# melting lower leaves



## JNB (Feb 27, 2011)

I have a 55 gal. with two 6500K t-5's on top. pH is about 8.0 (I can't do much about that), temperature is close to 80 degrees. I only started fertilizing with Flourish about 2 weeks ago, so maybe that will end up making a difference. I don't add CO2. My problem is that most plants I have seem happy, but the leaves on the bottom half always melt away . Moneywort is a good example. It grew like crazy and I had to start cutting it back, but still the bottom half of the plant always had the leaves melting away. What is the issue, not enough light?


----------



## niko (Jan 28, 2004)

Address the following:

1. Bad flow - not reaching all areas of the tank well.
2. Slight underfeeding of the plants - you want to feed them well but not overdo it.
3. Better bulbs - Kelvin is not a way to compare bulbs. More light is not really needed unless your T5s are 28 watt each.

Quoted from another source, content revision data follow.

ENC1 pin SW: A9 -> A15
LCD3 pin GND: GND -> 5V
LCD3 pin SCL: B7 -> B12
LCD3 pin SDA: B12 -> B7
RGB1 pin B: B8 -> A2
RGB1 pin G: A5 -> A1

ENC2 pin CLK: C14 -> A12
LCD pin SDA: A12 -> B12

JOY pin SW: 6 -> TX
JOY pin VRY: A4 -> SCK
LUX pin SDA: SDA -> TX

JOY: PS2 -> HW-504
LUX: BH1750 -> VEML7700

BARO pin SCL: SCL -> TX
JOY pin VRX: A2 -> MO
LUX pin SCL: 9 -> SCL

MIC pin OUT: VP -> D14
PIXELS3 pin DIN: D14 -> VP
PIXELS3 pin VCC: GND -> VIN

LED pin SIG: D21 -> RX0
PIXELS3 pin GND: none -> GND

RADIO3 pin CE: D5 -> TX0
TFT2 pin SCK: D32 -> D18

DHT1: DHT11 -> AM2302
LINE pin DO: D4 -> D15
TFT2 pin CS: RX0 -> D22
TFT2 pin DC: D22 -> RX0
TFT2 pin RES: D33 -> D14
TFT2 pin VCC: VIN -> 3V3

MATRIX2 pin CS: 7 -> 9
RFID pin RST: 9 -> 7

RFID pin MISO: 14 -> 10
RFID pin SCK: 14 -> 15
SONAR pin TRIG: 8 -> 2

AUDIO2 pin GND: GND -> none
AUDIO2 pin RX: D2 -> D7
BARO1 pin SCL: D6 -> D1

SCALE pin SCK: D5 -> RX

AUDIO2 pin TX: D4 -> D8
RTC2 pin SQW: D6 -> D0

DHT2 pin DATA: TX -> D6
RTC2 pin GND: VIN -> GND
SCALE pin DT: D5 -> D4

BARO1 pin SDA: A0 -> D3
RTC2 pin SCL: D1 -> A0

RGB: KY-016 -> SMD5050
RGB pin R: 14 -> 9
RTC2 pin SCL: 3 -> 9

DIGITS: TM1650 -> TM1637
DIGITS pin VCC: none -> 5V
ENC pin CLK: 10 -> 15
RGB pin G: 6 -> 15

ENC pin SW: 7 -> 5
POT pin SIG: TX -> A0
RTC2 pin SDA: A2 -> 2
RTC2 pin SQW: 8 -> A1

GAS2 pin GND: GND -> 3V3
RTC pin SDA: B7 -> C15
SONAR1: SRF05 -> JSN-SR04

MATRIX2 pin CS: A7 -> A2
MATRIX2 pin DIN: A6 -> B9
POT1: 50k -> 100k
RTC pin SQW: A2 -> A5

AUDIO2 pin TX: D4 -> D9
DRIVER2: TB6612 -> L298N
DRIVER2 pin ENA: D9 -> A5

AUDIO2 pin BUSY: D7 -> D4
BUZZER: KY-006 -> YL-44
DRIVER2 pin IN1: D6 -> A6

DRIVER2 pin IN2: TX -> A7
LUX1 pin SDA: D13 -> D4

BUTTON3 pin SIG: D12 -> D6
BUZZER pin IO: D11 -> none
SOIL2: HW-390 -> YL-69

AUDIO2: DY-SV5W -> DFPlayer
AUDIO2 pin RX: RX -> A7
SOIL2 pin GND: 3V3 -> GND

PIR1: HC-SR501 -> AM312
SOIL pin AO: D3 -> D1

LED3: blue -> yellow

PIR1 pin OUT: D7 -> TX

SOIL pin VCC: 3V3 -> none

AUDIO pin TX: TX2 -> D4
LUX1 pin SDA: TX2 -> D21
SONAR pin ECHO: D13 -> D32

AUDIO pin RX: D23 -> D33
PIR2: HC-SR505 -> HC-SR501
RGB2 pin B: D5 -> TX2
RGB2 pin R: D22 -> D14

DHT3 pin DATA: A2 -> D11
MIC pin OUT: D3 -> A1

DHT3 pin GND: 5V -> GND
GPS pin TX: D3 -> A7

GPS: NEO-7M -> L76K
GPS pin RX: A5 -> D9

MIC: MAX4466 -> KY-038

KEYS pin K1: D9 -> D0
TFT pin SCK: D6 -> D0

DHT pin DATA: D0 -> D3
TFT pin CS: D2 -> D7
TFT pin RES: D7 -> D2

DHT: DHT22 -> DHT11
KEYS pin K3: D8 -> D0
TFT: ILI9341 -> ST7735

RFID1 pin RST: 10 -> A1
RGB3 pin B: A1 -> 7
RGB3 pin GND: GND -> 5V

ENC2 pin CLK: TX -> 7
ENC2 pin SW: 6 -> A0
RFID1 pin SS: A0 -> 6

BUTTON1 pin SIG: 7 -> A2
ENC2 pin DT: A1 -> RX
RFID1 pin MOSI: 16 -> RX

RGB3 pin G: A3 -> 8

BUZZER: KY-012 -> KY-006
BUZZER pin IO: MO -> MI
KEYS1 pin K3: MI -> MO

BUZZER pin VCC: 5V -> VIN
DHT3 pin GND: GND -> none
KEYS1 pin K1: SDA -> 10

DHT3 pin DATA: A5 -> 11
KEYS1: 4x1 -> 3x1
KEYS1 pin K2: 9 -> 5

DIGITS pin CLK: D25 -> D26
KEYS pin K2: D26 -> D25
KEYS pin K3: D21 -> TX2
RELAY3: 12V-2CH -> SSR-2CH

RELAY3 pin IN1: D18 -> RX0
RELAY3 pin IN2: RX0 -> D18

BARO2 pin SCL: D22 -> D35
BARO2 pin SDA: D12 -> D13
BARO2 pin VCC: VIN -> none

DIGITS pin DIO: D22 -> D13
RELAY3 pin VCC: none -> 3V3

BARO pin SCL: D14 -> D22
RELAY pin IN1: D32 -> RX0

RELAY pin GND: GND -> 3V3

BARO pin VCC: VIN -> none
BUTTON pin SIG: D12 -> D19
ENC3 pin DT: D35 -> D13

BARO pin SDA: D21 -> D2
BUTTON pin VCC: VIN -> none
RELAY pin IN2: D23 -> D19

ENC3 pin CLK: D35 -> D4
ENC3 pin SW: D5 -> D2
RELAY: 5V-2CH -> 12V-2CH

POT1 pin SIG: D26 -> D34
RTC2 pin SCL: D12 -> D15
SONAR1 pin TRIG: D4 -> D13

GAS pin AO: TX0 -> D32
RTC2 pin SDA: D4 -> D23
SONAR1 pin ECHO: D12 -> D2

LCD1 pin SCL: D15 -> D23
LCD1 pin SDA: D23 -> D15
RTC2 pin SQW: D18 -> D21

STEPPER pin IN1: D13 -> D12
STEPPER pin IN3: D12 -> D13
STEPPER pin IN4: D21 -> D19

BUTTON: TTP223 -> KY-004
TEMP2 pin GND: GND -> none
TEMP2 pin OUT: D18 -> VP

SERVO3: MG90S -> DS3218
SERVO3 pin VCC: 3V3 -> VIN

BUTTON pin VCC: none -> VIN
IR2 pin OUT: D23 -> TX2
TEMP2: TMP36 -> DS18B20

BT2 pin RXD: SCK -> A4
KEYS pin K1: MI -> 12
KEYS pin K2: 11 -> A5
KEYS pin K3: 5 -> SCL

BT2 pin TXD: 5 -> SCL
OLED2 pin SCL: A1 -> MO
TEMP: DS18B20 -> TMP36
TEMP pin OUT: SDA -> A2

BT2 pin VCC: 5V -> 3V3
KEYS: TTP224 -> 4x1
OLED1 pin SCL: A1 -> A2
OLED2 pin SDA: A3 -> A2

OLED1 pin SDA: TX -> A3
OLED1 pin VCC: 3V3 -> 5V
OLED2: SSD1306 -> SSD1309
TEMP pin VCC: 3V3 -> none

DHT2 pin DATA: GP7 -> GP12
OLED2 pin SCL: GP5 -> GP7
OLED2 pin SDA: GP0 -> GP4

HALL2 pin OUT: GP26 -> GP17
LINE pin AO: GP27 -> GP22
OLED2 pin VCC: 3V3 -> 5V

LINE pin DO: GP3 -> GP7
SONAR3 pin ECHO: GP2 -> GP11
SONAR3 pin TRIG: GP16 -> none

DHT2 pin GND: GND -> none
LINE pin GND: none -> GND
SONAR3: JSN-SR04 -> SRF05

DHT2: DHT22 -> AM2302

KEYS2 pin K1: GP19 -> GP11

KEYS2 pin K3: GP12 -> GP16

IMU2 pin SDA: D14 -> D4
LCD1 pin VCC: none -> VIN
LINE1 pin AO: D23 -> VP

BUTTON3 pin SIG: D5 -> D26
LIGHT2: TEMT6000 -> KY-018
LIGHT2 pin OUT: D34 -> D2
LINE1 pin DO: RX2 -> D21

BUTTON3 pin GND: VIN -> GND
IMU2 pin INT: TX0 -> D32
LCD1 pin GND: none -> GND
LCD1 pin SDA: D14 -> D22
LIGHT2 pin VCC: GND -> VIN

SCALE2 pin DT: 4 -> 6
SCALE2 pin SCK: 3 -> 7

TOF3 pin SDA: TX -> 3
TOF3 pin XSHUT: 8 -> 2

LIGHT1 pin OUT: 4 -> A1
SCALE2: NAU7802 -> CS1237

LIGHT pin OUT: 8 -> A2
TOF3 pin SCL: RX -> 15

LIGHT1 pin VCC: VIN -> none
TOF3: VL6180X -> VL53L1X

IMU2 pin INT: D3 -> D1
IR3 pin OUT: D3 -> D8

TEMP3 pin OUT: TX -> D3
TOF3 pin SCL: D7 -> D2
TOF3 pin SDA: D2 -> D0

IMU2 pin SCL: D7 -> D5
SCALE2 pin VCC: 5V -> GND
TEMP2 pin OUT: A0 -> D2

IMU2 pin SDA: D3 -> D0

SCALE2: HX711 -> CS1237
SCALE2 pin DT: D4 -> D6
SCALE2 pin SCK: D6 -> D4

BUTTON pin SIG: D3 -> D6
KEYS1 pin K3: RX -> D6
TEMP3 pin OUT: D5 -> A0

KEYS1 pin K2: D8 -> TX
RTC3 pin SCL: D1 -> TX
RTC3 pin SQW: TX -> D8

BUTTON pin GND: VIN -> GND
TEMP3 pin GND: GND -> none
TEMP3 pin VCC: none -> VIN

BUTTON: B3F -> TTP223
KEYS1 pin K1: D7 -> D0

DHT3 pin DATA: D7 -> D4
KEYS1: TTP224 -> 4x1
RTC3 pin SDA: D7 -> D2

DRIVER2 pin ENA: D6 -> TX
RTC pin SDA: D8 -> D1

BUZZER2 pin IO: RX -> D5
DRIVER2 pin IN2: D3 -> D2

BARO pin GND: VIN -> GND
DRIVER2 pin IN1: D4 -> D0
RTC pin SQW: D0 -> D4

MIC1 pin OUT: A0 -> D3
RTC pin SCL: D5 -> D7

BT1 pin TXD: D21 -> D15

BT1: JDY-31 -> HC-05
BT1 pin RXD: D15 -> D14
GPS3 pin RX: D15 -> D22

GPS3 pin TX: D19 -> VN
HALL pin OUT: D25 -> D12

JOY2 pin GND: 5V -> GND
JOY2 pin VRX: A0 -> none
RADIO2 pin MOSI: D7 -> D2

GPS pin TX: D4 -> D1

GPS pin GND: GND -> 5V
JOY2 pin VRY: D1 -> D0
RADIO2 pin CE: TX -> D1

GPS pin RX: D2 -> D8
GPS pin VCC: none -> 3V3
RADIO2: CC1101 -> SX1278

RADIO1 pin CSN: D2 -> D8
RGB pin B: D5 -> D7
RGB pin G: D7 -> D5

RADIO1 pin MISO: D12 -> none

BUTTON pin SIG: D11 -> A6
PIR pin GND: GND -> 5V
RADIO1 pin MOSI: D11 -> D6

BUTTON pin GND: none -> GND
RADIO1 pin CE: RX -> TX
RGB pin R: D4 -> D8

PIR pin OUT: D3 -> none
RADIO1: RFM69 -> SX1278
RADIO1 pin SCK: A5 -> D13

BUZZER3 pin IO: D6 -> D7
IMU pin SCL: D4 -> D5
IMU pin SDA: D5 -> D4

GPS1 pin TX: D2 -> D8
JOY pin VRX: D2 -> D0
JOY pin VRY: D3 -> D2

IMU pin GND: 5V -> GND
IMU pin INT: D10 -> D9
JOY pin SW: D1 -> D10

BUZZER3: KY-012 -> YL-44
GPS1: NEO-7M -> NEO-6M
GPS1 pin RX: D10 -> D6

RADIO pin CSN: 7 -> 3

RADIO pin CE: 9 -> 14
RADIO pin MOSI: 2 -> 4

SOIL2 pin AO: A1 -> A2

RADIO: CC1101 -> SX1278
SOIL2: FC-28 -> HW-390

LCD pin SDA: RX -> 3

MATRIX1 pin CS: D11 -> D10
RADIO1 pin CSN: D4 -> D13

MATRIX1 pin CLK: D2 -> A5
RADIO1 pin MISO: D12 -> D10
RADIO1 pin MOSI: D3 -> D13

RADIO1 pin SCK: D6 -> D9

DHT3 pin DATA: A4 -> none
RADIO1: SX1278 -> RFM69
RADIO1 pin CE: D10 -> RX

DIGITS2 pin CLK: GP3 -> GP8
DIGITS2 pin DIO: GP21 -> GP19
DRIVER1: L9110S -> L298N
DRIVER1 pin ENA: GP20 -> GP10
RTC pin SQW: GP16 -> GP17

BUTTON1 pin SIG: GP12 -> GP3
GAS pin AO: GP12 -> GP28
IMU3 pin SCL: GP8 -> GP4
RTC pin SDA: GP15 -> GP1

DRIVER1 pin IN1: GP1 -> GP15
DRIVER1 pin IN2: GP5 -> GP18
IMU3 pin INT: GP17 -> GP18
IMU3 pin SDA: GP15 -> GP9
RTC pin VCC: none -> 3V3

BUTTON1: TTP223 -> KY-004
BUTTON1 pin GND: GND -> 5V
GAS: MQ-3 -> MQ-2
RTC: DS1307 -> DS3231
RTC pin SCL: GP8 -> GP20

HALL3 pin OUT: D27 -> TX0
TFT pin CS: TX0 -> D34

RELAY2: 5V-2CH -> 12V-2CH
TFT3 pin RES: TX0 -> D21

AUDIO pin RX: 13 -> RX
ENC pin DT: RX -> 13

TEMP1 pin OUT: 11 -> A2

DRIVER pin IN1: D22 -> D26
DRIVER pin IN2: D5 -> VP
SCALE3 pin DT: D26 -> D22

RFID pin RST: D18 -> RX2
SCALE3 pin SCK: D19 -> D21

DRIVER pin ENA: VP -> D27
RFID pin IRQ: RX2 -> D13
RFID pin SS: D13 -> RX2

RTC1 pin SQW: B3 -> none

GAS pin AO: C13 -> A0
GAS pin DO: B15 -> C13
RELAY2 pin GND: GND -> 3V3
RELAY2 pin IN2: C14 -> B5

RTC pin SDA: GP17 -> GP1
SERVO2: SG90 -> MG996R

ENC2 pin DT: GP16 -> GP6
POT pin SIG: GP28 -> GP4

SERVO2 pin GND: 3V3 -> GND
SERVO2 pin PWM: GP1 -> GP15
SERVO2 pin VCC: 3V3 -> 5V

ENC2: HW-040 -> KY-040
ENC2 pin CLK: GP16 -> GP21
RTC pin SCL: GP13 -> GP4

If all of the above are in line you can have leaves on the back side of the tank, close to the bottom, that are intensely green.

--Nikolay


----------



## JNB (Feb 27, 2011)

I think 2 of the issues are addressed. The light bulbs are are 54 watts each and I recently started dosing Flourish once a week. I would dose twice a week but I am concerned that it might promote algae - I just had an outbreak recently and put these new plants in to help resolve it, and it has definitely helped. As for the flow, whenever I clean the tank I can see that the water has constant movement around the plants, but it's not like a good "breeze", for lack of a better term. Is that enough?
I also just spread my plants apart more, they were fairly close to each other before. You mentioned having the plants against the back of the tank. Is there an issue with having taller plants in both the mid-ground and the background?


----------



## HeyPK (Jan 23, 2004)

Both potassium and magnesium deficiencies result in die-back of older leaves. Make sure you have enough of those two nutrients.


----------



## JNB (Feb 27, 2011)

I will see what I can find out. A specialty store near me will test for almost anything you want. If you can test for it, they will probably do it for free.


----------



## NursePlaty (Mar 24, 2010)

maybe the light isnt strong enough to reach the lower leaves, or too many plants blocking that higher leaves cover up lower leaves


----------